Still, contemporary theorists caution against a simplistic binary. If understanding is performative and socially distributed, then LLMs reveal how much meaning lives between interlocutors, not solely inside one mind. In dialogue, it can feel like a “who” is present, even if we know it is an “it.” This tension opens philosophical questions about personhood, sociality, and the ways we attribute mind.

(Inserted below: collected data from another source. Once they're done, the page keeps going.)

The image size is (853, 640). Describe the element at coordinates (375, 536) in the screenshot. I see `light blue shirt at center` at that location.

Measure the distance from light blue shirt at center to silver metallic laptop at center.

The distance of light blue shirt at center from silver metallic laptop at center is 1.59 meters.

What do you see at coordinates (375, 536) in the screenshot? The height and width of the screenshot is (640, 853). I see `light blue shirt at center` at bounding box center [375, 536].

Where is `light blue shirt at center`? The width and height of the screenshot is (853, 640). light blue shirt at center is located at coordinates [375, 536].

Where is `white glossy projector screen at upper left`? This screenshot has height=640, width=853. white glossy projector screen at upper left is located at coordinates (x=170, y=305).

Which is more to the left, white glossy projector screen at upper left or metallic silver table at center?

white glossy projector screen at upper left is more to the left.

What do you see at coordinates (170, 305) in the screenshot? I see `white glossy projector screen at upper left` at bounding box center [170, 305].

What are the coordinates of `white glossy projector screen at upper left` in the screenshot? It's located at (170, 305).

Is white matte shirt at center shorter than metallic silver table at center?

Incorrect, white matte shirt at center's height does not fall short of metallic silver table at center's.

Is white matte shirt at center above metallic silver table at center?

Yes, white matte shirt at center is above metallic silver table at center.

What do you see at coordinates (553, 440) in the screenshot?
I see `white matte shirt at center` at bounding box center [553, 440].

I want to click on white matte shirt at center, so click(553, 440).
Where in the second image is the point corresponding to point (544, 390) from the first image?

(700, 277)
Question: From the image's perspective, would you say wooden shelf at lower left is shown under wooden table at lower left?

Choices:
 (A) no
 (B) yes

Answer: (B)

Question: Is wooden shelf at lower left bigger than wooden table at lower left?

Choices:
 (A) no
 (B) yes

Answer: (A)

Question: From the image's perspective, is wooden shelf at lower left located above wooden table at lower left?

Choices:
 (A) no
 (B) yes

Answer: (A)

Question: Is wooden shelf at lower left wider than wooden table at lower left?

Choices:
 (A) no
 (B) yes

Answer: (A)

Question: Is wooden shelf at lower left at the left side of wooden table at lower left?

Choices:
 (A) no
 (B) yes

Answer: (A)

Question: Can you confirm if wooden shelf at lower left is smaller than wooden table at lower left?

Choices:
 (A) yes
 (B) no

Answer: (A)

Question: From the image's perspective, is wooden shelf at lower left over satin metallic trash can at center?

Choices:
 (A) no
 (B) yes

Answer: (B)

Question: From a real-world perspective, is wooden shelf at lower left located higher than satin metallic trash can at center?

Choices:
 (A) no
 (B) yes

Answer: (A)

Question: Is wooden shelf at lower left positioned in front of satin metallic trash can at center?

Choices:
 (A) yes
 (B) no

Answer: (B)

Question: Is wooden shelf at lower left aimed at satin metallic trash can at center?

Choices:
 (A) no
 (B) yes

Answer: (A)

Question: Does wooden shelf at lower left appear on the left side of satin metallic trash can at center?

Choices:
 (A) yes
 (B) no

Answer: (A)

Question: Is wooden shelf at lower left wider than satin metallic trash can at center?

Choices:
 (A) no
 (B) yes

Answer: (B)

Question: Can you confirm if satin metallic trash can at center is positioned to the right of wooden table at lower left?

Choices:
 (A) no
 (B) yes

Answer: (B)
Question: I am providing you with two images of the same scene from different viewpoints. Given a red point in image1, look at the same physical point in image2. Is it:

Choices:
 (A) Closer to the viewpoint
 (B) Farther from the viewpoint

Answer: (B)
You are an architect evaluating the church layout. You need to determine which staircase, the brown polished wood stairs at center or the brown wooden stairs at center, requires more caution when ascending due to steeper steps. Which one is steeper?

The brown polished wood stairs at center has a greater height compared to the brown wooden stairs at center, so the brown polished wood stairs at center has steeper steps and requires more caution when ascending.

From a Buddhist lens, the line between person and non-person is already conceptually unstable: the self is an aggregate, not an essence. If we ever attribute mind-like status to AI, it would be another dependent designation—conventional, not ultimate. The Madhyamaka move would be to avoid clinging to either extreme (AI as person / AI as mere inert tool) and instead focus on consequences and conditions.
These parallels are not merely conceptual; they are ethical. If LLMs are empty of inherent nature, then their effects arise from conditions: training data, incentives, deployment contexts, and human use. They mirror us—our knowledge, biases, and desires. Ethics therefore shifts from “What is AI?” to “What conditions are we creating?”
Emptiness can temper both over-identification and careless instrumentalization. It discourages naive anthropomorphism (the model does not suffer, intend, or care), while also discouraging moral abdication (the system’s outputs have real consequences). Even if the AI is not a subject, our habits with it can reshape our habits with each other. It can affect attention, authority, dependence, and discourse.
A Middle Way approach recognizes AI as empty yet consequential: unreal as a subject, real in its effects. This stance encourages humility, care, and responsibility—qualities central to Buddhist ethics and to any serious practice of building and using powerful systems.
Śūnyatā teaches emptiness as openness.
Śūnya teaches zero as structural absence.
LLMs show how meaning can arise endlessly from systems with no essence.
Together, they invite a rethinking of mind, meaning, and agency in the age of generative machines. The danger is not that machines are empty. The danger is forgetting that we are, too—and that in recognizing emptiness, we inherit responsibility for the worlds that arise from it.